--- TASK DIRECTIONS ---
Your answer should be the lines below from the one with "thumb tip: (59, 44)" to the one with "pinky tip: (164, 151)", both included, given again exactly and with nothing added.

*** GIVEN RECORDS ***

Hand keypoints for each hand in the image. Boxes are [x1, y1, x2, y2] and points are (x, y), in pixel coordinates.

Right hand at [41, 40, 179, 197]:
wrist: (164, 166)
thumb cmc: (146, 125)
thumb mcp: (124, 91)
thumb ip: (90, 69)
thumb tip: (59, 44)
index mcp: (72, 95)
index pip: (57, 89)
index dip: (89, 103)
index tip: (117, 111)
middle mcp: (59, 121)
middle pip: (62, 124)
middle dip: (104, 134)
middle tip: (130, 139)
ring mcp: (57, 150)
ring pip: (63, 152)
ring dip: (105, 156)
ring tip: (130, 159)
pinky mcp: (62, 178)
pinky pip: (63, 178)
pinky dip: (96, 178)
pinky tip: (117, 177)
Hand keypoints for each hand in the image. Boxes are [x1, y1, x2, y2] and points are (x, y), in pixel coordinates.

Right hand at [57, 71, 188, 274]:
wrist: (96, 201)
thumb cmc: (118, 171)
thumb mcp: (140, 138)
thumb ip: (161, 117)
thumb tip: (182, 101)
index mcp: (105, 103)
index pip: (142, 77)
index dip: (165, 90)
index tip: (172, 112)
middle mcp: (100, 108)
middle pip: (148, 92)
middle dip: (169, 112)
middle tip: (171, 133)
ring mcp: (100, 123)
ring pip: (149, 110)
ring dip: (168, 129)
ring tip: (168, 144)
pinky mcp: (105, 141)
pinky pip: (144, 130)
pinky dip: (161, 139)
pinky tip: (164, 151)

*** End of GIVEN RECORDS ***
*** GIVEN RECORDS ***

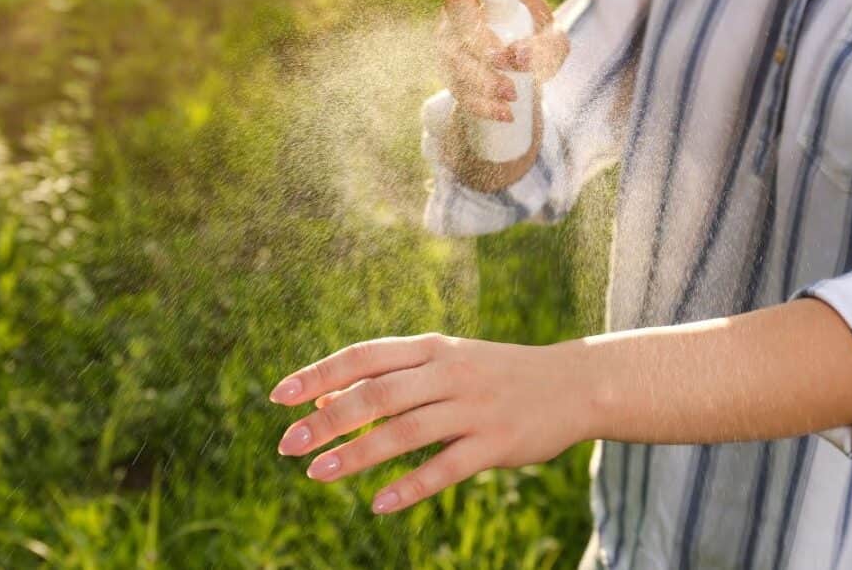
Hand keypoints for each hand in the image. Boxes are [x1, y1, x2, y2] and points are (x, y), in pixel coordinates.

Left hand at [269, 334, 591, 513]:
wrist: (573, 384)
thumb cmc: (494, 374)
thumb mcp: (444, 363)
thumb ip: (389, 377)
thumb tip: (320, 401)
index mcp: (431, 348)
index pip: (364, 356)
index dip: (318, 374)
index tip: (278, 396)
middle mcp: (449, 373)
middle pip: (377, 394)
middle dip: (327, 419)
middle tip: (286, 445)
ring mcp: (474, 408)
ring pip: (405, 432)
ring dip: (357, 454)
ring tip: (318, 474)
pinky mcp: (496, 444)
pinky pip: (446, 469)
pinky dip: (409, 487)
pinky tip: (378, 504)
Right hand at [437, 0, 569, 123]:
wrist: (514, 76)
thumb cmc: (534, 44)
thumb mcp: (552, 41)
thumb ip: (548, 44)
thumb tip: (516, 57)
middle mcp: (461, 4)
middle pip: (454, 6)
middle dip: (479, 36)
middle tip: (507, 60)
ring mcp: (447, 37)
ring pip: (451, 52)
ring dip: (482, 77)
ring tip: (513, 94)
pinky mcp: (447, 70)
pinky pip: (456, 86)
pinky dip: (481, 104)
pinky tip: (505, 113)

*** End of GIVEN RECORDS ***
*** GIVEN RECORDS ***

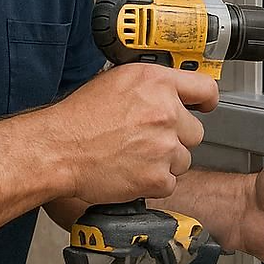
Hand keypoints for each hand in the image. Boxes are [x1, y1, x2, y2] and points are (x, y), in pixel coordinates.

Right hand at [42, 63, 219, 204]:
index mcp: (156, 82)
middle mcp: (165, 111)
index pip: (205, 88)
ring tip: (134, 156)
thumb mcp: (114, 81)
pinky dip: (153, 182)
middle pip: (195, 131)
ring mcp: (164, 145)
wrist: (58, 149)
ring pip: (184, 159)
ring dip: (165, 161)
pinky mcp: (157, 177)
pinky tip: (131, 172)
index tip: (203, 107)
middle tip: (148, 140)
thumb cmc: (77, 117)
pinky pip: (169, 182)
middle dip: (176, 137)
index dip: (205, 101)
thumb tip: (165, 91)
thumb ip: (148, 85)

*** End of GIVEN RECORDS ***

--- SOLUTION FOR THIS PROBLEM ---
thumb tip: (59, 44)
index mcp: (72, 95)
index pip: (57, 89)
index dip: (89, 103)
index tip: (117, 111)
middle mcp: (59, 121)
middle pip: (62, 124)
middle dip: (104, 134)
middle tip: (130, 139)
ring mcp: (57, 150)
ring pip: (63, 152)
ring dip: (105, 156)
ring tip: (130, 159)
pinky mcp: (62, 178)
pinky pip: (63, 178)
pinky dip: (96, 178)
pinky tip: (117, 177)
Hand keypoints for each hand in the image. Boxes are [x1, y1, x2, y2] and points are (x, y), in pixel coordinates.

Right hand at [57, 71, 188, 274]:
wrist: (96, 201)
thumb cmc: (118, 171)
thumb mcp: (140, 138)
thumb ip: (161, 117)
thumb tip: (182, 101)
index mcp: (105, 103)
index pip: (142, 77)
index dip: (165, 90)
index tip: (172, 112)
middle mcp: (100, 108)
middle pip: (148, 92)
middle dip: (169, 112)
middle tip: (171, 133)
ring mcp: (100, 123)
ring pip: (149, 110)
ring dip: (168, 129)
ring tip: (168, 144)
pinky mcp: (105, 141)
pinky pip: (144, 130)
pinky dip: (161, 139)
pinky tip: (164, 151)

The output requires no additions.